So I have a bright and shinny 3950x. So far this thing has proved to be the beast it was advertised to be. But there's always that one fly that gets in the ointment.
The whole rig (which is not at all intended for gaming) looks like this:
3950x
Gigabyte X570 Aorus Pro
32GB Corsair memory (don't remember the model, but I chose it off the QVL for the MB and to clear the cooler.)
MSI GTX-1660 Super (no, I'm really not gaming with this)
1 TB Intel MVME (because I could)
Seasonic GX-750 gold PSU
Noctua NH-D15
Windows 10 Pro
All the latest drivers have been installed and I flashed the board to the most recent UEFI.
It has handled Cinebench and Aida64 testing with no problem (both were run for hours, I know not complete tests, but I only built it yesterday.) Temps are reasonable (hovering around 61 under load, with occasional spikes to around 80 for a second or two, can't really explain why, but they're there) and I don't see any errors reported.
Being a bit old school, I then fired up Prime95. And right out of the gate got errors on small FFTs. There were consistent on the same "core" numbers (18 and 19, so I assume them to be virtual as the physicals seem to be 0 through 15.) Long story short, I could "walk" the errors around by messing with the number of works I used and how many "cores" I told each to exercise. Everything in the UEFI was set stock, I hadn't even enabled XMP yet. (Though when I did that it made the errors worse.)
I didn't disable Turbo (or whatever AMD is calling it these days.) So in a sense the chip was trying to OC itself when it detected load. I consider that "normal" behavior and should have been included in the test.
I started playing with XMP as the memory voltage seemed low. But that got me looking at other voltages and ultimately lead me to start thinking about vdroop. (That was a long and twisted path that I won't bore everyone with.)

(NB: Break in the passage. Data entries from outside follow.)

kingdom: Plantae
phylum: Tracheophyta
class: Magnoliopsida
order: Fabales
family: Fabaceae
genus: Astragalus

Ultimately if I did find that if I set LLC to "Low", the system stopped throwing errors and Prime95 ran for slightly over 8 hours before I stopped it. I have another small FFT run going right now and it's behaving similarly.

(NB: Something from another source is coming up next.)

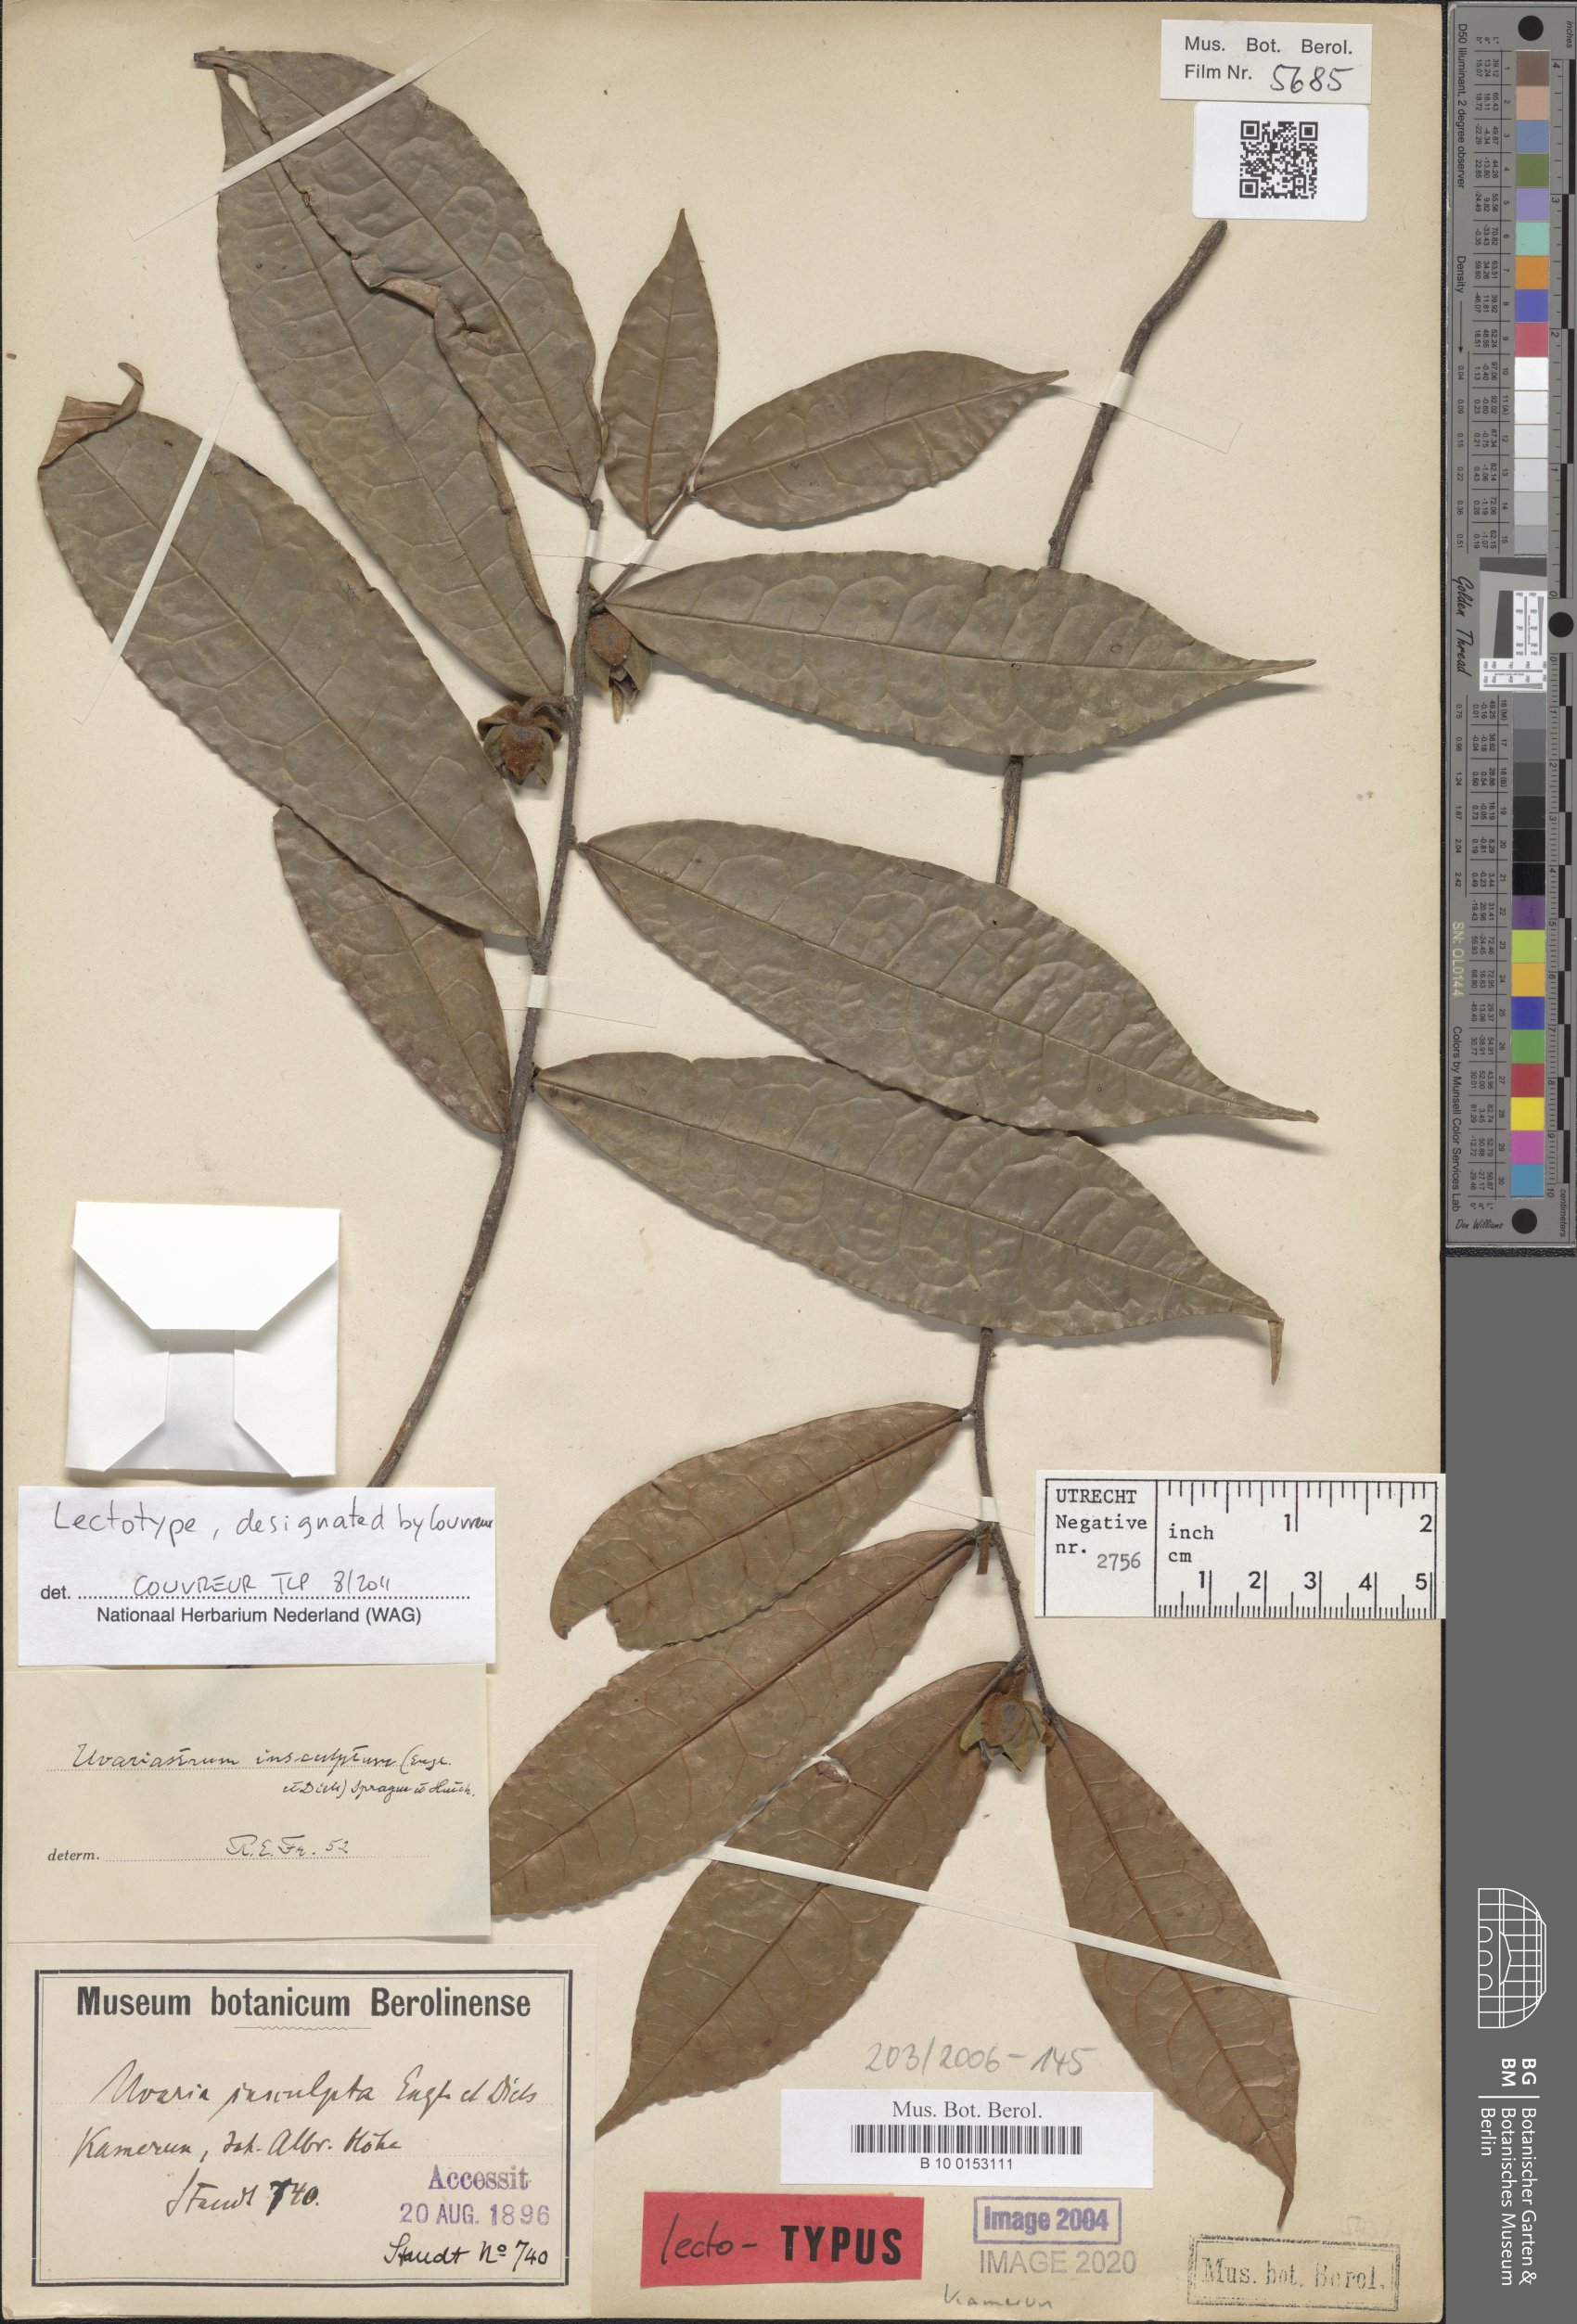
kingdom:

What I'm now faced with is what do with this mess. I do think the chip is beast and even in my short time I've come to really like it, but I also want something that's long term stable and doesn't have monsters lurking inside it just waiting for the right (and inopportune) time to come leaping out and reeking havoc.
While I now know how to keep said monsters locked up where they don't show themselves, I don't really like that I had to tweak something in the UEFI to get it to be stable. I've never had to do that with any other chip and I've never seen a chip that didn't pass basic (albeit strenuous) tests. I cannot decide:
If there is some problem with how the "Auto"/"Normal"/"Standard" LLC setting is implemented in the Gigabyte UEFI (all three seem to be the same.)
If there is some system power supply issue that is showing up on power hungry chips like the 3950x and the Threadripper series (there are several folks in other forums reporting similar issues with Prime95 and these chips)
If this has something to do with the fact that the memory seems to be under-volted.
If there is a problem with my specific chip.
If there is a problem with some other component (motherboard, memory, or PSU.) All are going to get tested as best I can.
Or if I should be glad that I know how to keep this controlled and be happy with what I have.
I did also read a description posted by a guy in another forum who had an issue similar to mine. He decided to RMA his chip, and has ended up, two RMAs later, with one that behaves worse than either of it's predecessors. That is train I totally don't want to get on.
I figured that I'd see what folks here thought about this.
Thank you in advance for any input you might have, and sorry for the long post.